Mortgage Tips- Capital

One of the key criteria for qualifying for any mortgage, is the capital or downpayment you can bring to the deal. In most circumstances, you need to be able to come up with at least 5% of the purchase price. I say 'in most circumstances' because there are some lenders who will loan close to 100% of the funds needed. As you can well imagine however, this unique flexibility is offered at higher risk to the lender. The resultant interest rates are therefore higher.
There are situations where you may be able to put down more than 5%. The more you put down of course, the less of a mortgage you have to pay interest on. A big savings can happen when you can put 10& or 15% down, as the CMHC insurance premium fees go down every time you reach another multiple of 5%.
For example, on a $200,000.00 home, if you put 5% down or $10,000, your CMHC fee will be $7125.00. If you put down 10% or $20,000.00 however, your CMHC fee drops to $4500.00 - a savings of $2625.00! It may be worthwhile therefore to take extra downpayment out of your RRSPs in order to save on the CMHC fees. To qualify to use RRSP money, you must not have owned a house for the previous four years.

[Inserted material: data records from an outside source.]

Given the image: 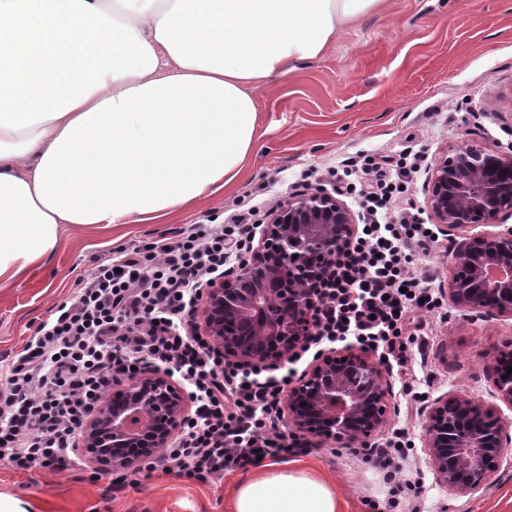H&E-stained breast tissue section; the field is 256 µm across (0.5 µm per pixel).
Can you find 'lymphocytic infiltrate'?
Instances as JSON below:
<instances>
[{
  "label": "lymphocytic infiltrate",
  "mask_w": 512,
  "mask_h": 512,
  "mask_svg": "<svg viewBox=\"0 0 512 512\" xmlns=\"http://www.w3.org/2000/svg\"><path fill=\"white\" fill-rule=\"evenodd\" d=\"M406 158L369 155L357 193L366 218L319 285L313 344L355 343L406 371L404 332L417 310L440 303L410 255L428 248L431 225L402 215ZM248 224L194 227L101 257L80 288L26 341L0 384V461L26 473L69 465L86 420L116 376L149 368L176 375L194 403L166 458L182 476L205 482L258 456L300 449L277 432L281 396L292 381L257 364L225 362L211 339L190 328L202 288L252 248ZM411 444L394 431L375 452L387 482L406 468Z\"/></svg>",
  "instance_id": "lymphocytic-infiltrate-1"
}]
</instances>
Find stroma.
<instances>
[{
  "mask_svg": "<svg viewBox=\"0 0 512 512\" xmlns=\"http://www.w3.org/2000/svg\"><path fill=\"white\" fill-rule=\"evenodd\" d=\"M260 138L244 177L160 224L67 225L56 249L0 285V373L52 309L65 302L95 257L152 241H172L199 224L236 218L267 224L288 198L315 187L333 192L347 160L368 154L420 152L421 171L409 196L420 219L432 223L426 184L448 149L512 150V0H387L341 30L318 59L258 91ZM465 233H439L429 251H415L414 267L434 275L440 313L423 314L426 355L409 347L418 377L405 395L404 375L391 371L386 423L373 444L397 428L412 444L409 479L420 512H512V447L485 488L456 495L436 482L424 423L435 400L459 396L497 405L512 424V406L500 402L488 365L495 348L512 345V316H487L454 306L448 282ZM306 460L334 479L346 512H408L362 449L326 442L306 449ZM89 461L20 474L0 464V498L15 512H225L241 467L207 483L176 471H155L122 489L94 481Z\"/></svg>",
  "mask_w": 512,
  "mask_h": 512,
  "instance_id": "obj_1",
  "label": "stroma"
}]
</instances>
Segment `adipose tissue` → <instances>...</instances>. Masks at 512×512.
Returning <instances> with one entry per match:
<instances>
[{"instance_id":"ef3b65f1","label":"adipose tissue","mask_w":512,"mask_h":512,"mask_svg":"<svg viewBox=\"0 0 512 512\" xmlns=\"http://www.w3.org/2000/svg\"><path fill=\"white\" fill-rule=\"evenodd\" d=\"M384 0H0V283L65 224L159 222L234 182L256 92ZM226 512H345L302 458L259 459Z\"/></svg>"}]
</instances>
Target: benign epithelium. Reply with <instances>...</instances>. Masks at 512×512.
I'll use <instances>...</instances> for the list:
<instances>
[{
  "mask_svg": "<svg viewBox=\"0 0 512 512\" xmlns=\"http://www.w3.org/2000/svg\"><path fill=\"white\" fill-rule=\"evenodd\" d=\"M427 205L447 232L512 216V153L458 146L442 156L427 182ZM349 208L323 188L280 204L257 250L206 289L205 332L224 359L243 365L292 354L313 333L316 284L354 233ZM448 296L463 310L512 315V227L463 241L454 255ZM500 351L490 371L497 395L512 406V375ZM388 370L365 353L320 355L288 393L291 432L319 447L368 446L384 426ZM185 398L168 376L146 370L127 379L107 408L82 428L89 460L136 467L167 447L184 418ZM431 467L438 483L466 495L490 484L502 466L512 431L492 404L445 396L425 421Z\"/></svg>",
  "mask_w": 512,
  "mask_h": 512,
  "instance_id": "1",
  "label": "benign epithelium"
}]
</instances>
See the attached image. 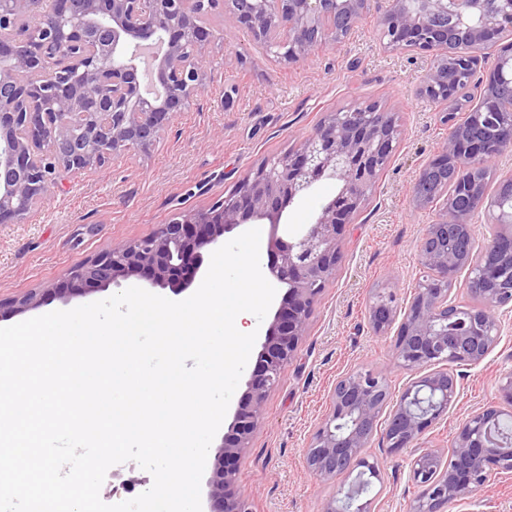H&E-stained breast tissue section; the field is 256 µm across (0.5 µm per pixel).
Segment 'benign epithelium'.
I'll return each mask as SVG.
<instances>
[{
    "label": "benign epithelium",
    "instance_id": "1",
    "mask_svg": "<svg viewBox=\"0 0 512 512\" xmlns=\"http://www.w3.org/2000/svg\"><path fill=\"white\" fill-rule=\"evenodd\" d=\"M50 0L53 19L17 35L45 0H0V224H20L59 187L61 170L80 174L131 151H147L177 113L205 89V49L216 38L215 14L244 29L284 63L309 58L326 45L343 42L373 0ZM380 39L390 51H420L431 63L419 94L445 112L448 139L439 154L416 174V206L444 196L438 219L419 246V262L435 280L416 289L394 339L397 363L418 373L392 405L384 439L389 453H412L410 477L424 492L409 512H448L453 502L472 503L475 492L497 475L512 472V373L499 381L504 411L490 406L459 427L448 457L426 445L428 429L448 412L458 382L448 365H477L500 339L498 311L512 303V233L496 232L478 246L472 221L512 228V177L490 189L487 168L512 148V138L495 151L464 135L452 123L461 91L470 82L481 88L473 115L485 123L512 119V99L499 97L512 87V54L497 55L490 68L488 50L512 32V0H385ZM485 77H477L481 69ZM401 137L394 115L376 104L329 112L281 155L243 175L235 190L207 210L178 215L151 235L118 244L72 268L68 280L103 290L132 277L154 288L181 292L191 287L204 254L224 234L253 222L277 225L296 195L329 176L341 189L322 207L315 223L292 240L270 243L267 269L286 289L266 329L246 391L232 414L207 479L205 512H247L239 486L240 460L257 428L269 393L280 383L304 336L310 308L335 275L348 224L375 191ZM451 170L457 185L433 186V175ZM467 270L468 284L483 301L463 306L451 299L453 277ZM49 284L15 296L17 313L40 306ZM397 319L389 295L373 297L369 325L383 336ZM389 383L381 371L357 369L332 390L329 411L306 448L308 469L327 481L338 472L361 467L366 486L379 476L366 448L387 406ZM350 490L322 512H371Z\"/></svg>",
    "mask_w": 512,
    "mask_h": 512
}]
</instances>
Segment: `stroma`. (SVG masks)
Wrapping results in <instances>:
<instances>
[{
    "label": "stroma",
    "mask_w": 512,
    "mask_h": 512,
    "mask_svg": "<svg viewBox=\"0 0 512 512\" xmlns=\"http://www.w3.org/2000/svg\"><path fill=\"white\" fill-rule=\"evenodd\" d=\"M378 20V10L370 9L344 42L288 65L261 59L246 34L225 28L206 48L204 92L153 147L66 176V189L23 223L0 224L5 299L58 282L73 266L148 236L175 215L209 208L245 172L285 152L326 113L376 102L396 114L402 134L393 161L347 226L336 274L314 303L297 352L239 461V486L251 512H320L326 499L344 496L357 471L322 482L304 456L333 386L359 368L382 370L395 398L412 377L392 363L393 336L372 334L369 304L388 289L397 306L405 307L423 276L418 246L441 204L416 207L413 185L419 169L440 152L448 125L418 93L427 54L385 51ZM339 188V181L325 178L295 197L279 226L261 225V249H268L273 236L302 235ZM500 320L499 344L481 364L465 368L457 403L426 433L440 451L450 448L469 414L501 403L499 381L512 371V309ZM369 456L381 469L380 481L367 492L371 512H407L419 494L409 478V453H388L377 434ZM151 485V475L129 461L108 470L100 497L114 504Z\"/></svg>",
    "instance_id": "1"
}]
</instances>
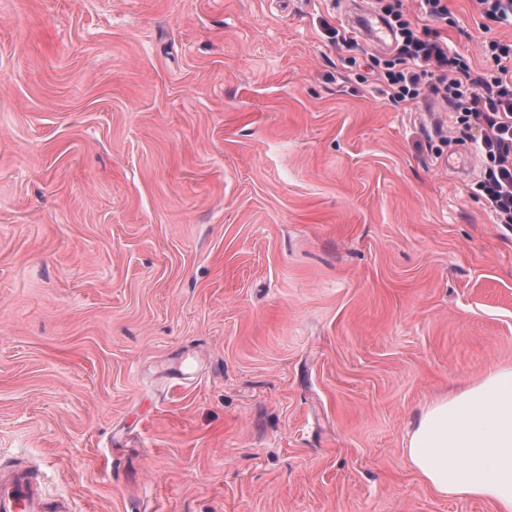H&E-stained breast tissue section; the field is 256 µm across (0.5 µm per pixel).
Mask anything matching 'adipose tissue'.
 Masks as SVG:
<instances>
[{
    "label": "adipose tissue",
    "mask_w": 512,
    "mask_h": 512,
    "mask_svg": "<svg viewBox=\"0 0 512 512\" xmlns=\"http://www.w3.org/2000/svg\"><path fill=\"white\" fill-rule=\"evenodd\" d=\"M405 455L443 496L491 501L512 512V366L425 406L408 432Z\"/></svg>",
    "instance_id": "1"
}]
</instances>
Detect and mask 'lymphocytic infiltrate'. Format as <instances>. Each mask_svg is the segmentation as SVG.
Instances as JSON below:
<instances>
[{"instance_id":"1","label":"lymphocytic infiltrate","mask_w":512,"mask_h":512,"mask_svg":"<svg viewBox=\"0 0 512 512\" xmlns=\"http://www.w3.org/2000/svg\"><path fill=\"white\" fill-rule=\"evenodd\" d=\"M387 13L398 37V56L378 67L390 100L413 101L427 88L448 103L458 122L478 129L485 166L478 189L499 223L512 224V44H486L492 64L475 76L464 56L422 36L399 9L391 6Z\"/></svg>"}]
</instances>
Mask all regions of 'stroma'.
I'll list each match as a JSON object with an SVG mask.
<instances>
[{
    "instance_id": "obj_1",
    "label": "stroma",
    "mask_w": 512,
    "mask_h": 512,
    "mask_svg": "<svg viewBox=\"0 0 512 512\" xmlns=\"http://www.w3.org/2000/svg\"><path fill=\"white\" fill-rule=\"evenodd\" d=\"M395 1L474 72L512 43ZM354 8L0 0V469L72 512H495L404 441L512 365V224Z\"/></svg>"
}]
</instances>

Down payments can be cash on hand or gifted to you. Either way, the lender wants to verify you have not gone into more debt somewhere else to get it. The lenders will ask for proof that the downpayment funds are not borrowed. Here are some of the ways they will seek to verify the source of the down payment.
If the cash is coming from your own resources they will want to see bank statements with your name, address, and date on them, to show that the money has been accumulating over a period of time.
If the money is coming from RRSPs, the lenders will want to see dated proof of that transaction.
If the money is gifted to you, they will want to see a gift letter stating who the gift is from, who the gift is for, and, stating the monies are not re-payable. Some lenders will then want to see that money seeded into your account for a number of weeks as well.